The tasks →
(1) According to the passage about baby Tom, how long did he live?
(2) Please rewrite the lines of the listing, starting at the line that contains "family: Anhingidae" and ending at the line that contains "common name: Eastern chipmunk", as a JSON list of strings with one string per line and blank lines omitted.

Extracted text →
┏━━
Baby Tom lived for 46 minutes.
His mum, Tracy Godwin, age 31, had just given birth to her first child and was bewildered. “We couldn’t understand why no one was helping him,” she said. Her confusion was somewhat remarkable considering that she–and Tom, briefly– lived in England where the NHS–the model for Obamacare–provided “universal health care,” except for people like Tom and any others it deems unworthy of care or treatment.
Poor little Tom didn’t even get the benefit of a death panel, those decision-making bodies of experts which, we’re told, will not be a feature of Obamacare. Or, maybe, unknowingly, he did. Either way, the verdict was death.
┗━━
Material →
┏━━
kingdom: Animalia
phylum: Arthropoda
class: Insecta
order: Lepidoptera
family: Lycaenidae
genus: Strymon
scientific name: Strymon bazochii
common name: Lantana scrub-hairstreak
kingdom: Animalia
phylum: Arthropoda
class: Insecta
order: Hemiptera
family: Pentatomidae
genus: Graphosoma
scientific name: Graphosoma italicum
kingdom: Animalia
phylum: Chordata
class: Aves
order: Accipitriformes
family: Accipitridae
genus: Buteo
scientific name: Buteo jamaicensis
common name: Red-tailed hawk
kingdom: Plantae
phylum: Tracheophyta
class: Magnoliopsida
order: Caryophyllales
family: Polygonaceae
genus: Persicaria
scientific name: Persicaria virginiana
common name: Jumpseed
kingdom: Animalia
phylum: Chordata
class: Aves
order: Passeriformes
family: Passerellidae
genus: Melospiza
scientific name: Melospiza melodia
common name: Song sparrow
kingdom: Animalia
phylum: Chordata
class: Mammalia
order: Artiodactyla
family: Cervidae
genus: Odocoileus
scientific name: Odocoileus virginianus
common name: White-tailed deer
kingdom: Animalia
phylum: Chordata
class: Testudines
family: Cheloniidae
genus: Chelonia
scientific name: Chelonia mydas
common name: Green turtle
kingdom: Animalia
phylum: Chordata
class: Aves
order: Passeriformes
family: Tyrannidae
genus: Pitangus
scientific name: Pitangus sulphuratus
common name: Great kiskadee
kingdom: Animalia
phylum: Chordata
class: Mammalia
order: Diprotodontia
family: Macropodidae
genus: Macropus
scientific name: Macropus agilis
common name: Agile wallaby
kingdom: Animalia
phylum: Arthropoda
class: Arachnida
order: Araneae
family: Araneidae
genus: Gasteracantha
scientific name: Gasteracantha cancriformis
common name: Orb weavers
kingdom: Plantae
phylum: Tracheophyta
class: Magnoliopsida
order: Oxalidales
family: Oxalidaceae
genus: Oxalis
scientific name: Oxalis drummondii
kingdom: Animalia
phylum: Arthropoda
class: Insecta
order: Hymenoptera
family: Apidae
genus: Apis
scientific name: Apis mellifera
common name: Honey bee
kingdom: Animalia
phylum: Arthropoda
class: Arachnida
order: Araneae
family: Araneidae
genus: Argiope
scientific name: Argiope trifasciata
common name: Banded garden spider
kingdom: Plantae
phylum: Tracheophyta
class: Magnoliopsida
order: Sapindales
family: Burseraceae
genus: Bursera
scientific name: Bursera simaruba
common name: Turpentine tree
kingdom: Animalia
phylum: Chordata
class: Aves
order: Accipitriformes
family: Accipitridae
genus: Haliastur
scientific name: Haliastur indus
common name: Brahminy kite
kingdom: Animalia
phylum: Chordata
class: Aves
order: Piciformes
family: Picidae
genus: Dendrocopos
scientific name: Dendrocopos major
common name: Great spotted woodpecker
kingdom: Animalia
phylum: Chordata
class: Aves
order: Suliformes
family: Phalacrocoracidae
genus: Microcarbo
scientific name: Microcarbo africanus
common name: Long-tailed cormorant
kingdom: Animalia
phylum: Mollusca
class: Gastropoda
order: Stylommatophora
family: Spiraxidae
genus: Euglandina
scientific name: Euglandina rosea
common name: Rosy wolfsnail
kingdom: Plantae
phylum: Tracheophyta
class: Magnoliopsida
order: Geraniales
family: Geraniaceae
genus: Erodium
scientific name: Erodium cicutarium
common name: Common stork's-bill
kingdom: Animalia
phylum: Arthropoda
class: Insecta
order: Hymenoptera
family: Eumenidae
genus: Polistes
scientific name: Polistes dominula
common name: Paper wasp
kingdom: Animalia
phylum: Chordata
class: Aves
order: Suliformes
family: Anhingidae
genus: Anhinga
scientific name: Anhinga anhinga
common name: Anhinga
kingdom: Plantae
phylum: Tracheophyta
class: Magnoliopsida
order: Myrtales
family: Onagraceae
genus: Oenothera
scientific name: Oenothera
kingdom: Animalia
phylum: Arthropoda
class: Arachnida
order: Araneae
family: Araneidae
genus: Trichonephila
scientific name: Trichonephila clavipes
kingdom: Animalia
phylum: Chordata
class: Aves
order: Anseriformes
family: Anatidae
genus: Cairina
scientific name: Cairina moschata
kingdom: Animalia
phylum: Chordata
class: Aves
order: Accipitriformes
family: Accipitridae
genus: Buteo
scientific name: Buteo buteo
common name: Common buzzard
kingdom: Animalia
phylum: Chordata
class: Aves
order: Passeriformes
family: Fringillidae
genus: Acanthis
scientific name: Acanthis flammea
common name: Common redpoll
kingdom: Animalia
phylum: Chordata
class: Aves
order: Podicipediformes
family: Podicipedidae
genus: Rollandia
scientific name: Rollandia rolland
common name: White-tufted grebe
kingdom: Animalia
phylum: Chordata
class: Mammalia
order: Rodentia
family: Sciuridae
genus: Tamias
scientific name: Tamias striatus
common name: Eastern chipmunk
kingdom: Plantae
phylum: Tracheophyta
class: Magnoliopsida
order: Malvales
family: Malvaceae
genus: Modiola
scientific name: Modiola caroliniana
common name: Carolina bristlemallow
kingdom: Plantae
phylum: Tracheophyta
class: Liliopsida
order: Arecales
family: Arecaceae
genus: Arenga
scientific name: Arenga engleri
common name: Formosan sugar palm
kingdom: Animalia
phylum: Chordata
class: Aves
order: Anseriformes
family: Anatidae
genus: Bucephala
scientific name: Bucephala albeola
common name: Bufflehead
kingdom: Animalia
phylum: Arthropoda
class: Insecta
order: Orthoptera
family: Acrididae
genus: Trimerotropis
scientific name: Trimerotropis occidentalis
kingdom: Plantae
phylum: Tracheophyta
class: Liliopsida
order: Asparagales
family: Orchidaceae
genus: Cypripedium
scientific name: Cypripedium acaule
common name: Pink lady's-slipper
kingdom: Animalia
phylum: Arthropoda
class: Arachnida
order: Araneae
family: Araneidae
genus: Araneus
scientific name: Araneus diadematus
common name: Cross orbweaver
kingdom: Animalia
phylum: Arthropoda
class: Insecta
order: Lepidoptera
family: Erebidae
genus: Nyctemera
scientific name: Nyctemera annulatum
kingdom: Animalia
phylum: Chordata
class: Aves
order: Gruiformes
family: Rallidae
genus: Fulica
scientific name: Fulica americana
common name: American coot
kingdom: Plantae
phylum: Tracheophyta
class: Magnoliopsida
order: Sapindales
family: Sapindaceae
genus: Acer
┗━━
The results →
(1) 46 minutes.

(2)
[
  "family: Anhingidae",
  "genus: Anhinga",
  "scientific name: Anhinga anhinga",
  "common name: Anhinga",
  "kingdom: Plantae",
  "phylum: Tracheophyta",
  "class: Magnoliopsida",
  "order: Myrtales",
  "family: Onagraceae",
  "genus: Oenothera",
  "scientific name: Oenothera",
  "kingdom: Animalia",
  "phylum: Arthropoda",
  "class: Arachnida",
  "order: Araneae",
  "family: Araneidae",
  "genus: Trichonephila",
  "scientific name: Trichonephila clavipes",
  "kingdom: Animalia",
  "phylum: Chordata",
  "class: Aves",
  "order: Anseriformes",
  "family: Anatidae",
  "genus: Cairina",
  "scientific name: Cairina moschata",
  "kingdom: Animalia",
  "phylum: Chordata",
  "class: Aves",
  "order: Accipitriformes",
  "family: Accipitridae",
  "genus: Buteo",
  "scientific name: Buteo buteo",
  "common name: Common buzzard",
  "kingdom: Animalia",
  "phylum: Chordata",
  "class: Aves",
  "order: Passeriformes",
  "family: Fringillidae",
  "genus: Acanthis",
  "scientific name: Acanthis flammea",
  "common name: Common redpoll",
  "kingdom: Animalia",
  "phylum: Chordata",
  "class: Aves",
  "order: Podicipediformes",
  "family: Podicipedidae",
  "genus: Rollandia",
  "scientific name: Rollandia rolland",
  "common name: White-tufted grebe",
  "kingdom: Animalia",
  "phylum: Chordata",
  "class: Mammalia",
  "order: Rodentia",
  "family: Sciuridae",
  "genus: Tamias",
  "scientific name: Tamias striatus",
  "common name: Eastern chipmunk"
]